Dublin addresses can take a different form from ours, e.g. Lower Abbey Street becomes Abbey Street Lower. Worth knowing as you tussle with the A-Z.

The Gate Theatre is the best place in town to see world-class actors, modern plays and classic revivals. I Cavendish Row, Dublin 1, (00 353 1) 874 4045, www.gate-theatre.ie

You should also catch a lunchtime theatre performance (with a bowl of soup thrown in) at Bewley's Cafe Theatre, on the second floor of the fabulously exotic Bewley's Oriental Cafe. It opened in 1927 and has original stained glass windows by Harry Clarke on the ground floor. 78 Grafton Street, Dublin 2, (00 353 1) 672 7720 www.bewleys.ie

The city is packed with culture but a must-see is Dublin City Art Gallery The Hugh Lane with its astonishing collection of modern and contemporary Irish and international art.

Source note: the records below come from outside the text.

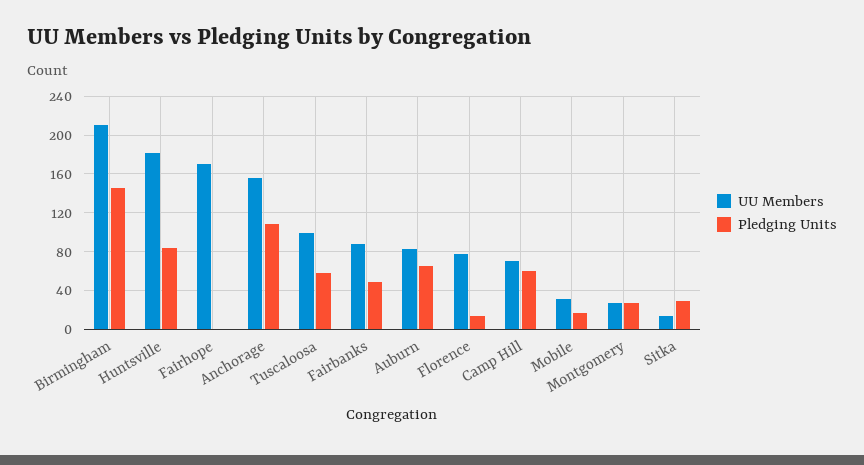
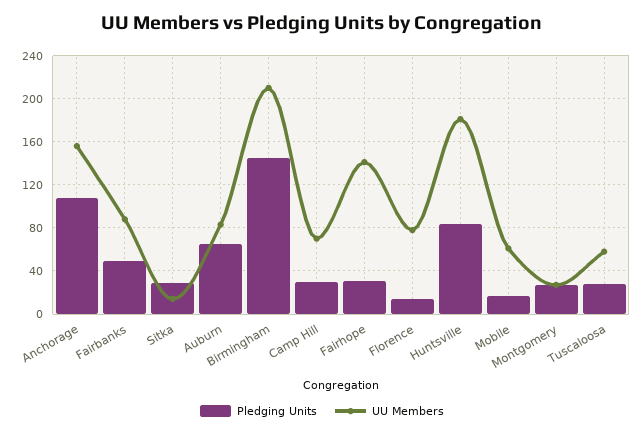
  {
    "UU Members": {
      "Birmingham": 210,
      "Huntsville": 180,
-     "Fairhope": 170,
+     "Fairhope": 140,
      "Anchorage": 160,
-     "Tuscaloosa": 100,
+     "Tuscaloosa": 60,
      "Fairbanks": 90,
      "Auburn": 80,
      "Florence": 80,
      "Camp Hill": 70,
-     "Mobile": 30,
+     "Mobile": 60,
      "Montgomery": 30,
      "Sitka": 10
    },
    "Pledging Units": {
      "Birmingham": 150,
      "Huntsville": 80,
-     "Fairhope": 0,
+     "Fairhope": 30,
      "Anchorage": 110,
-     "Tuscaloosa": 60,
+     "Tuscaloosa": 30,
      "Fairbanks": 50,
      "Auburn": 70,
      "Florence": 10,
-     "Camp Hill": 60,
+     "Camp Hill": 30,
      "Mobile": 20,
      "Montgomery": 30,
      "Sitka": 30
    }
  }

It is named after the late 19th century philanthropist and art lover who left his collection to found the gallery which opened in 1908. A recent acquisition is Francis Bacon's studio, moved in its entirety from a South Kensington mews in London. It is a mesmerising pigsty including not only the painter's brushes, easels and unfinished canvasses but a mass of discarded newspapers, books, general rubbish and cases of champagne. Charlemont House, Parnell square North, Dublin 1, (00 353 1) 222 5550 www.hughlane.ie

For a surprising taste of Eastern Europe, and a tribute to the large number of Polish workers in Dublin, pop into Polski Sklep in the pedestrianised Earl Street North, just off O'Connell Street. On the ground floor there is a busy Polish grocery store and above is a simple but endearing restaurant. Enjoy the formica tables, strip lights, a TV screen with Polish soaps, and hearty dishes of cabbage, dumplings and sausage served canteen style. There is no listed phone number but you can't miss it.

Don't miss live, impromptu Irish music at many pubs and bars like the Ha'Penny Inn and The International while Big Band music is making a comeback and Sunday evening performances by Dublin City Jazz Orchestra are always packed. The crowd assembles in a scruffy upstairs room with the instrumentalists at one end, a bar at the other, and lots of sofas in between. It ain't chic but it's fun and there's loads of talent in the line-up and occasional appearances from legendary star names. 4 Dame Street, Dublin, (00 353 1) 679 0291.

There's a cosy pub culture in Dublin especially when sporting events - especially rugby internationals - are screened and it turns into a party. Head for Doheny & Nesbitt a magnet for lawyers and government professionals, 5 Baggot Street Lower, (00 353 1) 676 2945; Kehoe's cramped and noisy, just off St Stephen's Green, 9 South Anne Street, (00 353 1) 677 8312; or Flowing Tide, close to the Abbey theatre in the raffish North Side part of town, (00 353 1) 874 4106.